> _Tareas a realizar_
**1)** Copia literalmente el fragmento del texto sobre Stranger Things que va desde "El tercer grupo" hasta "los auténticos protagonistas.", ambos incluidos.
**2)** Indica si cada afirmación coincide con el texto sobre Stranger Things. Responde sí o no y cita las palabras del texto que lo deciden.
(a) Hopper es interpretado por David Harbour.
(b) El episodio final de la temporada se titula La Batalla de Starcourt.
(c) La voz en off del epílogo es la de Eleven.
**3)** Según el texto sobre Stranger Things, ¿quiénes son los enemigos de carne y hueso en el episodio final?

> _Texto de lectura_
>>>
El tercer grupo está conformado por los actores adultos. La relación entre Hopper (David Harbour) y la maravillosa Joyce Byers (una fabulosa Winona Ryder) se da entre una vacilante tensión sexual – por momentos forzada y por otros muy natural – y la incorporación de otros personajes que se van a convertir en el complemento perfecto para el desarrollo de esta subtrama en la historia. A veces los adultos nos terminan importando más que los adolescentes y ello quizá también vaya en detrimento de un programa que originalmente fue planteado con los chicos como los auténticos protagonistas.
Sin embargo debo decir que todo lo que he planteado como fallas y baches argumentales tienen una salvación con el épico episodio final de la temporada: La Batalla de Starcourt. Estamos ante un episodio que reúne lo mejor de Stranger Things: la lucha contra enemigos de Carne y Hueso (en este caso, como buena serie ambientada en la época de la Guerra Fría, los soviéticos) y sobrenaturales, una conflagración que adquiere tintes heroicos, grandiosos, plasmados en secuencias de mucha acción y suspenso que son matizadas por otras llenas de momentos íntimos que resuelven situaciones particulares entre los protagonistas. Eleven (Millie Bobby Brown) regresa a esos orígenes en los que tenía que lidiar con el autodescubrimiento de su personalidad y poderes, con la pérdida como un motor de cambio y movimiento. Ello desembocará en un hermoso epílogo que cuenta con un manejo clásico de la voz en off – en este caso la de Hopper – que sirve como ese cerrojo para todo un ciclo en la vida de quienes protagonizan a la historia. Un episodio doloroso pero a la vez lleno de esa esperanza que surge a partir de una muy agridulce victoria.
<<<
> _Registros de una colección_
>>>
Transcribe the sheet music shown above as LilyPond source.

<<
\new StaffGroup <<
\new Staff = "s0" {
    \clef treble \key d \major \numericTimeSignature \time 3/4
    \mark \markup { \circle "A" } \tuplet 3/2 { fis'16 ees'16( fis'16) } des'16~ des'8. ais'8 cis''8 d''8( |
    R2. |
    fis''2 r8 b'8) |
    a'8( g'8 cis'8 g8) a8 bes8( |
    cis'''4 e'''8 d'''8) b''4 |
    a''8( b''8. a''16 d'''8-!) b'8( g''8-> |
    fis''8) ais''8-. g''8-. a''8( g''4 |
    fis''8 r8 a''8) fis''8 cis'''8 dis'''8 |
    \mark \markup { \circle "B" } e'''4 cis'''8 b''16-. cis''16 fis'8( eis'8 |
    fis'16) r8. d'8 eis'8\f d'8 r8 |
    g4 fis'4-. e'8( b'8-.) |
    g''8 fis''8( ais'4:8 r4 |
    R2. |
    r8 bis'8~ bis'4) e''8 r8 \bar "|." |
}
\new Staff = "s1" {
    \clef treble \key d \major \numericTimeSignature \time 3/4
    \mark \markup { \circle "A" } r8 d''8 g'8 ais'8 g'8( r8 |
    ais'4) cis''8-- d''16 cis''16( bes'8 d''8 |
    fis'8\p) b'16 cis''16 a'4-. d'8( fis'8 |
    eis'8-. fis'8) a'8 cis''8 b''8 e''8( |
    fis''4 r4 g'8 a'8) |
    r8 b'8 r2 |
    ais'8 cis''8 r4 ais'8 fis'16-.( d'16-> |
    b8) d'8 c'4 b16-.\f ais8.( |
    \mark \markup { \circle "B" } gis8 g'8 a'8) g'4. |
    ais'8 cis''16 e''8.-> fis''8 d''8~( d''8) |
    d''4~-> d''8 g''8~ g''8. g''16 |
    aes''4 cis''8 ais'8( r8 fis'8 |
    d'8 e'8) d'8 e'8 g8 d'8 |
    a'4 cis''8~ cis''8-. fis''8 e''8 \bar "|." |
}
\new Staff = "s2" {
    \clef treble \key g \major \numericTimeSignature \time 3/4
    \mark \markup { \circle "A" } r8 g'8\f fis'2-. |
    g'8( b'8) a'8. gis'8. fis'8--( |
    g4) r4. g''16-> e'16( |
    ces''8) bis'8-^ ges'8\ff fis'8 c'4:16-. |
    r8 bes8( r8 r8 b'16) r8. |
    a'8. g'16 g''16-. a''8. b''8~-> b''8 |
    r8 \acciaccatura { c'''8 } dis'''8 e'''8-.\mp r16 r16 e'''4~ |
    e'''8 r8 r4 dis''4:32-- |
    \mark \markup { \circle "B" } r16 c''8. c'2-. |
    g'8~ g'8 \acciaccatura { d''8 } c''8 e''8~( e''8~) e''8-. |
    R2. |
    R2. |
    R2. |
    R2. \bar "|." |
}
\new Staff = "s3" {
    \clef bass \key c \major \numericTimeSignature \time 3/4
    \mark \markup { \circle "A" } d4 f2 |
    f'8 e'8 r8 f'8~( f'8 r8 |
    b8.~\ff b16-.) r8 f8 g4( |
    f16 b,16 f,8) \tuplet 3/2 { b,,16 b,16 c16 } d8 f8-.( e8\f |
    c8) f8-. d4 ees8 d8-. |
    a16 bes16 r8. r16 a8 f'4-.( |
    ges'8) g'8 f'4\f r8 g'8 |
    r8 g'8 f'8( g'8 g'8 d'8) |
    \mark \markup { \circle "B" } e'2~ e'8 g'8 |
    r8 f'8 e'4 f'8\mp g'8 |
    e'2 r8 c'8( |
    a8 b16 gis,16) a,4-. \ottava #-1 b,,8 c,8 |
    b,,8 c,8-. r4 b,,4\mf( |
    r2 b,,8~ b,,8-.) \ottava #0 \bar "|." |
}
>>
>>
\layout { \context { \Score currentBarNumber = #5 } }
<<<
> _Resultados por tarea_
**1)**
El tercer grupo está conformado por los actores adultos. La relación entre Hopper (David Harbour) y la maravillosa Joyce Byers (una fabulosa Winona Ryder) se da entre una vacilante tensión sexual – por momentos forzada y por otros muy natural – y la incorporación de otros personajes que se van a convertir en el complemento perfecto para el desarrollo de esta subtrama en la historia. A veces los adultos nos terminan importando más que los adolescentes y ello quizá también vaya en detrimento de un programa que originalmente fue planteado con los chicos como los auténticos protagonistas.

**2)**
(a) Sí: "Hopper (David Harbour)".
(b) Sí: "el épico episodio final de la temporada: La Batalla de Starcourt".
(c) No: "en este caso la de Hopper".

**3)** Los soviéticos.